You did not read your source. Some quotes you apparently missed:
Scraping to violate the public’s privacy is bad, actually.
Scraping to alienate creative workers’ labor is bad, actually.
Please read your source before posting it and claiming it says something it doesn’t actually say.
Now why does Doctrow distinguish between good scraping and bad scraping, and even between good LLM training and bad LLM training in his post?
Because the good applications are actually covered by fair use while the bad parts aren’t.
Because fair use isn’t actually about what is done (scraping, LLM training, …) but about who does it (researchers, non-profit vs. companies, for-profit) and for what purpose (research, critique, teaching, news reporting vs. making a profit by putting original copyright owners out of work).
That’s the whole point of fair use.
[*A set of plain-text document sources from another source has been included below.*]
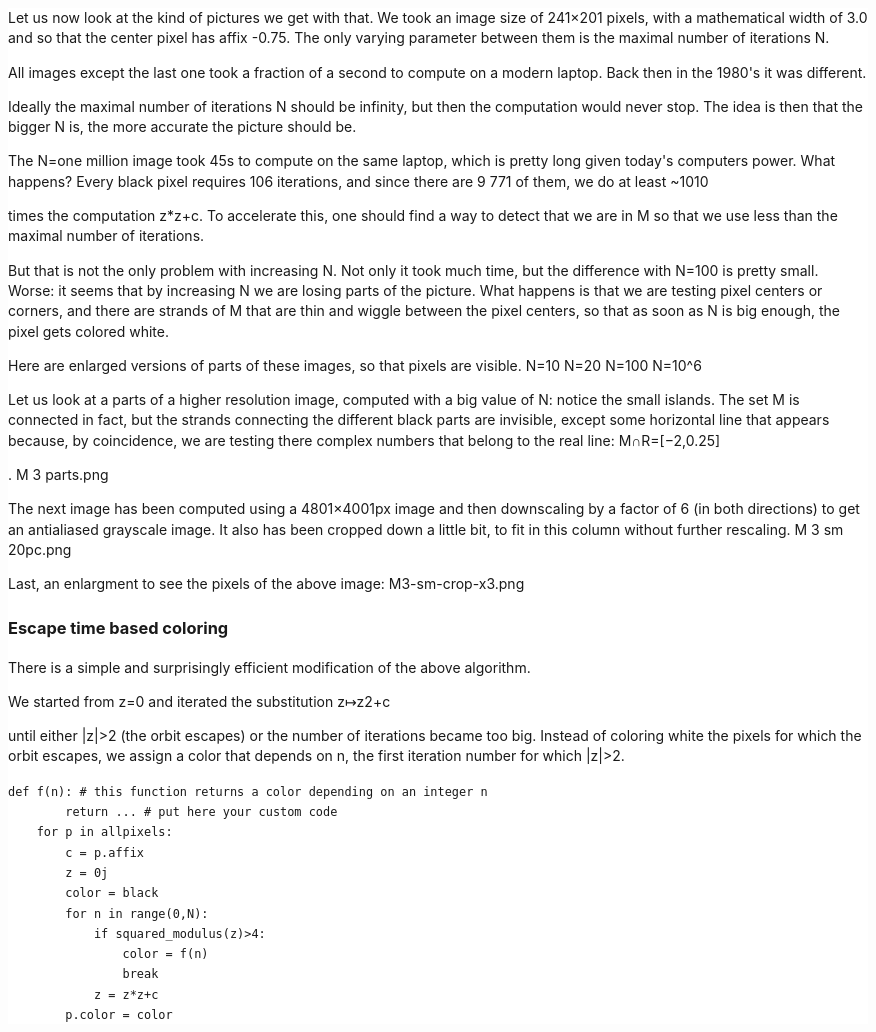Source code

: Let us now look at the kind of pictures we get with that. We took an image size of 241×201 pixels, with a mathematical width of 3.0 and so that the center pixel has affix -0.75. The only varying parameter between them is the maximal number of iterations N.

All images except the last one took a fraction of a second to compute on a modern laptop. Back then in the 1980's it was different.

Ideally the maximal number of iterations N should be infinity, but then the computation would never stop. The idea is then that the bigger N is, the more accurate the picture should be.

The N=one million image took 45s to compute on the same laptop, which is pretty long given today's computers power. What happens? Every black pixel requires 106
iterations, and since there are 9 771 of them, we do at least ~1010

times the computation z*z+c. To accelerate this, one should find a way to detect that we are in M so that we use less than the maximal number of iterations.

But that is not the only problem with increasing N. Not only it took much time, but the difference with N=100 is pretty small. Worse: it seems that by increasing N we are losing parts of the picture. What happens is that we are testing pixel centers or corners, and there are strands of M that are thin and wiggle between the pixel centers, so that as soon as N is big enough, the pixel gets colored white.

Here are enlarged versions of parts of these images, so that pixels are visible.
N=10
N=20
N=100
N=10^6

Let us look at a parts of a higher resolution image, computed with a big value of N: notice the small islands. The set M is connected in fact, but the strands connecting the different black parts are invisible, except some horizontal line that appears because, by coincidence, we are testing there complex numbers that belong to the real line: M∩R=[−2,0.25]

.
M 3 parts.png

The next image has been computed using a 4801×4001px image and then downscaling by a factor of 6 (in both directions) to get an antialiased grayscale image. It also has been cropped down a little bit, to fit in this column without further rescaling.
M 3 sm 20pc.png

Last, an enlargment to see the pixels of the above image:
M3-sm-crop-x3.png

### Escape time based coloring

There is a simple and surprisingly efficient modification of the above algorithm.

We started from z=0 and iterated the substitution z↦z2+c

until either |z|>2 (the orbit escapes) or the number of iterations became too big. Instead of coloring white the pixels for which the orbit escapes, we assign a color that depends on n, the first iteration number for which |z|>2.

```
def f(n): # this function returns a color depending on an integer n
        return ... # put here your custom code
    for p in allpixels:
        c = p.affix
        z = 0j
        color = black
        for n in range(0,N):
            if squared_modulus(z)>4:
                color = f(n)
                break
            z = z*z+c
        p.color = color
```
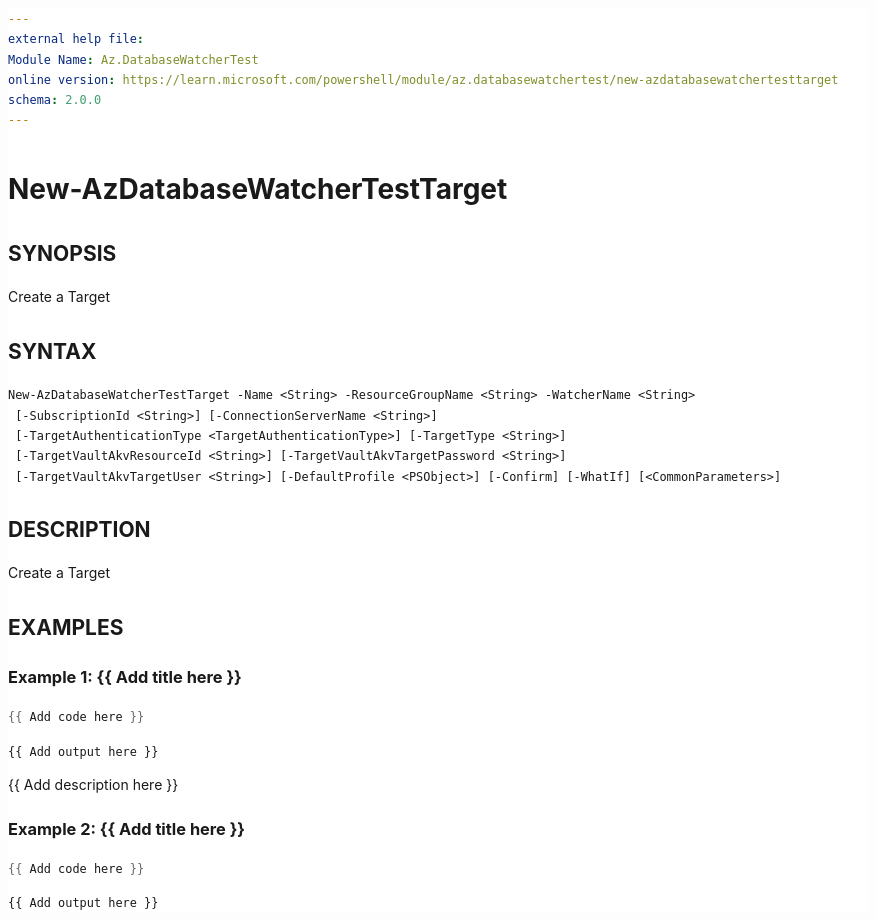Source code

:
 ```yaml
---
external help file:
Module Name: Az.DatabaseWatcherTest
online version: https://learn.microsoft.com/powershell/module/az.databasewatchertest/new-azdatabasewatchertesttarget
schema: 2.0.0
---
```


# New-AzDatabaseWatcherTestTarget

## SYNOPSIS
Create a Target

## SYNTAX

```
New-AzDatabaseWatcherTestTarget -Name <String> -ResourceGroupName <String> -WatcherName <String>
 [-SubscriptionId <String>] [-ConnectionServerName <String>]
 [-TargetAuthenticationType <TargetAuthenticationType>] [-TargetType <String>]
 [-TargetVaultAkvResourceId <String>] [-TargetVaultAkvTargetPassword <String>]
 [-TargetVaultAkvTargetUser <String>] [-DefaultProfile <PSObject>] [-Confirm] [-WhatIf] [<CommonParameters>]
```

## DESCRIPTION
Create a Target

## EXAMPLES

### Example 1: {{ Add title here }}
```powershell
{{ Add code here }}
```

```output
{{ Add output here }}
```

{{ Add description here }}

### Example 2: {{ Add title here }}
```powershell
{{ Add code here }}
```

```output
{{ Add output here }}
```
It’s even in the name. It’s about the use, and the use needs to be fair. It’s not called “Allowed techniques, don’t care if it’s fair”.
jerkface@lemmy.ca 3 days ago
Are you saying that the mere action of scraping is fair use, or that absolutely anything you do with the data you scrape is also fair use?
LWD@lemm.ee 3 days ago
The Doctorow article does not say “scraping is good actually” - it says “scraping in X circumstance is good” and “scraping in Y circumstance is bad”, and wraps up by admitting the obvious and glaring contradiction.
kibiz0r@midwest.social 3 days ago
I’d say that scraping as a verb implies an element of intent. It’s about compiling information about a body of work, not simply making a copy, and therefore if you can accurately call it “scraping” then it’s always fair use. (Accuse me of “No True Scotsman” if you would like.)
But since it involves making a copy (even if only a temporary one) of licensed material, there’s the potential that you’re doing one thing with that copy which is fair use, and another thing with the copy that isn’t fair use.
Take archive.org for example:
It doesn’t only contain information about the work, but also a copy (or copies, plural) of the work itself. You could argue (and many have) that archive.org only claims to be about preserving an accurate history of a piece of content, but functionally mostly serves as a way to distribute unlicensed copies of that content.
I don’t personally think that’s a justified accusation, because I think they do everything in their power to be as fair as possible, and there’s a massive public benefit to having a service like this. But it does illustrate how you could easily have a scenario where the stated purpose is fair use but the actual implementation is not, and the infringing material was “scraped” in the first place.
But in the case of gen AI, I think it’s pretty clear that the residual data from the source content is much closer to a linguistic analysis than to an internet archive. So it’s firmly in the fair use category, in my opinion.
AnarchistArtificer@lemmy.world 3 days ago
I think you make some compelling points overall, but fair use has always been more complex than this. The intent is taken into account when evaluating whether something is fair use, but so is the actual impact — “fair use” is a designation applied to the overall situation, not to any singular factors (so a stated purpose can’t be fair use)
kibiz0r@midwest.social 3 days ago
Yes, that’s a good addition.
Overall, my point was not that scraping is a universal moral good, but that legislating tighter boundaries for scraping in an effort to curb AI abuses is a bad approach.
We have better tools to combat this, and placing new limits on scraping will do collateral damage that we should not accept.
And at the very least, the portfolio value of Disney’s IP holdings should not be the motivating force behind AI regulation.
jerkface@lemmy.ca 3 days ago
I think the distinction between data acquisition and data application is important. Consider the parallel of photography; you are legally and ethically entitled to take a photo of anything that you can see from public (ie, you can “scrape” it). But that doesn’t mean that you can do anything you want with those photos. Distinguishing them makes the scraping part a lot less muddy.